### PAGE EXCERPT
◇ ◇ ◇ ◇ ◇ ◇ ◇

The experimental study unequivocally supported the development of a 1 : 1 complex when Cu²⁺ ions bind to receptor L₁. In order to delineate the coordination features of the {L₁ + Cu²⁺} complex, DFT calculations were performed by Gaussian 09 using the M06L level of theory. The structure of L₁ was used as the initial input and optimized at the CAM-B3LYP level of theory using the 6-31G(d,p) basis set and the corresponding optimized structure and highest occupied molecular orbital (HOMO) and lowest unoccupied molecular orbital (LUMO). Later, Cu²⁺ ions were positioned close to the binding arms of the –C=O and –N sites of L₁ and relaxed to explain the Cu²⁺ ion binding capability towards both of these structures (Fig. 4a). The HOMO and LUMO of the corresponding Cu²⁺ ion addition complex {L₁ + Cu²⁺} are shown in Fig. 4(b) and (c), respectively.

◇ ◇ ◇ ◇ ◇ ◇ ◇

### LISTED RECORDS
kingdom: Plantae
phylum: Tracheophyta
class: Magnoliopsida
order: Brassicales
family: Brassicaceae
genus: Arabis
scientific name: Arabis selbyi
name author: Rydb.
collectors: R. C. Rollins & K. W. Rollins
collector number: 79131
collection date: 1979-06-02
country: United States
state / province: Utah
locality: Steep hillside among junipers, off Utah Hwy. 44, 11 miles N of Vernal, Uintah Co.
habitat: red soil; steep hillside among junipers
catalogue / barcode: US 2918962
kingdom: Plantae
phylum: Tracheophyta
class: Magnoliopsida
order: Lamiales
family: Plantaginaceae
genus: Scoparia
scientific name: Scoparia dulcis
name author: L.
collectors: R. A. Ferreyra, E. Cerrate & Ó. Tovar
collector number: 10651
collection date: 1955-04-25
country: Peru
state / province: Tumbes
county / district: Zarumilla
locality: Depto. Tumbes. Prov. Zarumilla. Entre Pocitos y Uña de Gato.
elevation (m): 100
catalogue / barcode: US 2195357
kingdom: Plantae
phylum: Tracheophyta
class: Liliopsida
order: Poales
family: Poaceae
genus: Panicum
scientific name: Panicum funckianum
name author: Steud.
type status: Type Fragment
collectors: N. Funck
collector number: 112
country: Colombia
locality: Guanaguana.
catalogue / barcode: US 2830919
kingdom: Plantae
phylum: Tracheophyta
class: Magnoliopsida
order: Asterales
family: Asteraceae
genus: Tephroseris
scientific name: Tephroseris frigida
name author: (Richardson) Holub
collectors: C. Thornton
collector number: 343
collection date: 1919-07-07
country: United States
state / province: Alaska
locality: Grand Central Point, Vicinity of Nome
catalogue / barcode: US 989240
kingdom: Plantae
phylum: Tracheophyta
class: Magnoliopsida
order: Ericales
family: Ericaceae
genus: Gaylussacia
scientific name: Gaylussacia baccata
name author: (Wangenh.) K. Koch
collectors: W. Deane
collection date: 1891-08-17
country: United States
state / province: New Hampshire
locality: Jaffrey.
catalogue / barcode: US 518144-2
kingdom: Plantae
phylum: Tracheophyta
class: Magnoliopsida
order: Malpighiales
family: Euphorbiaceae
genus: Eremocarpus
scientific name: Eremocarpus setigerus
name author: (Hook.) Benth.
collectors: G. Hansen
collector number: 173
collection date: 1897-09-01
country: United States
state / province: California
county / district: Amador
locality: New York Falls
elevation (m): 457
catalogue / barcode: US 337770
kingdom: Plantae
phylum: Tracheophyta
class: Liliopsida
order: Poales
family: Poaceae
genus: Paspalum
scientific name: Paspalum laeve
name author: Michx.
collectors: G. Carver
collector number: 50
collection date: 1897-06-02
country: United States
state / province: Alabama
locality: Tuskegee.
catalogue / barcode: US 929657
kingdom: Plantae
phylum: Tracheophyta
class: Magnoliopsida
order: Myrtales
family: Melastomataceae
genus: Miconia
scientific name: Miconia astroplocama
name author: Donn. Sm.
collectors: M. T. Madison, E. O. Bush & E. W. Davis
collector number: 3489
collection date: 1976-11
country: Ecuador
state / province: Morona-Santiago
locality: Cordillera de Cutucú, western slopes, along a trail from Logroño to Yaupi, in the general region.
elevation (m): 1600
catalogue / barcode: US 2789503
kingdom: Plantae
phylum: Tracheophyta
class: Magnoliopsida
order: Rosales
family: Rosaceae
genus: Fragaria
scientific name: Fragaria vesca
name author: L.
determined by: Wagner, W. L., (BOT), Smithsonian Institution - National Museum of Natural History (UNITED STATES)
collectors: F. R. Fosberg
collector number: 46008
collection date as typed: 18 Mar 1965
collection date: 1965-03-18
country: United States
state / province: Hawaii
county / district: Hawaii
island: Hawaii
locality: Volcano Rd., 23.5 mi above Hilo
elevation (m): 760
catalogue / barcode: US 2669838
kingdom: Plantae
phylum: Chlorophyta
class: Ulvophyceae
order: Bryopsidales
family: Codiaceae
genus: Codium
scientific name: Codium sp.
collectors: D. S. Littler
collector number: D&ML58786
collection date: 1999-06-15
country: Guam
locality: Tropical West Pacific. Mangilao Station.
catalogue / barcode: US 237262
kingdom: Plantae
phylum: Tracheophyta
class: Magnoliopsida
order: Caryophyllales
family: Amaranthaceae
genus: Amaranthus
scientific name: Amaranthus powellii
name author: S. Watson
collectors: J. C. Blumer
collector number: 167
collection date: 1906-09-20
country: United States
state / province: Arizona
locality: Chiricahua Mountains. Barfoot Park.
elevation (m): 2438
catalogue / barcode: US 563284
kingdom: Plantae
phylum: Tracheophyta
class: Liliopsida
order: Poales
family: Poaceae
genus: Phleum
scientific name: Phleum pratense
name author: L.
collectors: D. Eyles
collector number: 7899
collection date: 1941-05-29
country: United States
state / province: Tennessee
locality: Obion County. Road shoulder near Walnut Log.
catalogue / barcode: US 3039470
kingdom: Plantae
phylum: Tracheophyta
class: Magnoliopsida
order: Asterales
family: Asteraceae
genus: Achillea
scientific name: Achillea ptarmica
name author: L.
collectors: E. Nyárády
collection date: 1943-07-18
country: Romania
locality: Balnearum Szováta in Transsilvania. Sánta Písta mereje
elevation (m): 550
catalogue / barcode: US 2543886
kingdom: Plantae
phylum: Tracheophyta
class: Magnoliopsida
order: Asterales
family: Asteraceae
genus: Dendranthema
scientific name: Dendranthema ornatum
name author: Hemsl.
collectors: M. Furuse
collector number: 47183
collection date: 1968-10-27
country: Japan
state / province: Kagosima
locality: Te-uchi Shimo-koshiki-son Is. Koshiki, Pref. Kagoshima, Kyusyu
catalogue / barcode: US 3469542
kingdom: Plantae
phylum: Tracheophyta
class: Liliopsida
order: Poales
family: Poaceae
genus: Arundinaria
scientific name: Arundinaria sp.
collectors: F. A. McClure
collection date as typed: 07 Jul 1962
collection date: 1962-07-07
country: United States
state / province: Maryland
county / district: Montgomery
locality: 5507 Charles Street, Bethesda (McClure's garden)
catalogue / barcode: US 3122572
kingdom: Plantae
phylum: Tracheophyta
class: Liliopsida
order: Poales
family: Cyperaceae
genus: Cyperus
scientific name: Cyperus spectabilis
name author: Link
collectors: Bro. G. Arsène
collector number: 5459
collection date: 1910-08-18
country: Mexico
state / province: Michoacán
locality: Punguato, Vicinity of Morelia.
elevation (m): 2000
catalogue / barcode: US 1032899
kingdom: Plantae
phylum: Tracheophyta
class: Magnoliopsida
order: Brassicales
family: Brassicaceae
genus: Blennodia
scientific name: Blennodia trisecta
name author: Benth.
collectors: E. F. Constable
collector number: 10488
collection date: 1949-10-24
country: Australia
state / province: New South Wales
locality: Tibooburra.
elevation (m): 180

◇ ◇ ◇ ◇ ◇ ◇ ◇

### TASK 1
In the Cu²⁺ binding excerpt, what complex ratio did the experimental study support for Cu²⁺ binding to L₁?
### TASK 2
In the Cu²⁺ binding excerpt, swap "receptor" for "ligand" and write out the passage, starting at the words "The experimental study" and ending after "and (c), respectively.".
### TASK 3
Please carry on the Cu²⁺ binding excerpt, picking up after its final sentence.

### TASK RESULT 1
A 1 : 1 complex.

### TASK RESULT 2
The experimental study unequivocally supported the development of a 1 : 1 complex when Cu²⁺ ions bind to ligand L₁. In order to delineate the coordination features of the {L₁ + Cu²⁺} complex, DFT calculations were performed by Gaussian 09 using the M06L level of theory. The structure of L₁ was used as the initial input and optimized at the CAM-B3LYP level of theory using the 6-31G(d,p) basis set and the corresponding optimized structure and highest occupied molecular orbital (HOMO) and lowest unoccupied molecular orbital (LUMO). Later, Cu²⁺ ions were positioned close to the binding arms of the –C=O and –N sites of L₁ and relaxed to explain the Cu²⁺ ion binding capability towards both of these structures (Fig. 4a). The HOMO and LUMO of the corresponding Cu²⁺ ion addition complex {L₁ + Cu²⁺} are shown in Fig. 4(b) and (c), respectively.

### TASK RESULT 3
Fig. 4 (a) CAM-B3LYP/Gen (6-31G(d,p) + SDD) optimized structure of {L₁ + Cu²⁺} along with (b) HOMO and (c) LUMO orbitals, (d) TD-DFT absorption spectra of receptor L₁, and (e) absorption spectra of {L₁ + Cu²⁺} complex.

In the complex {L₁ + Cu²⁺}, the corresponding metal ion is bound to the conjugate through two oxygen centers (Cu–O1 and Cu–O2), a nitrogen center (Cu–N), and a chloride center (Cu–Cl), resulting in a four-coordinated complex. The Cu–O1 and Cu–O2 distances in these complexes are 1.85 Å and 1.96 Å, and the Cu–N and Cu–Cl distances in these complexes are 1.99 Å and 2.08 Å for Cu²⁺, respectively, indicating a substantially greater binding for Cu²⁺. The O1–Cu²⁺–O2 and Cl1–Cu–N1 angles (170° and 172°) in both situations deviate slightly from the anticipated square planar geometry despite the fact that the coordination number is four. It is clear from a comparison with the ideal geometry that the fitting to square planar geometry is preferable for Cu²⁺ centers. Therefore, the coordination cores in the {L₁ + Cu²⁺} complex fit to a slightly warped square planar.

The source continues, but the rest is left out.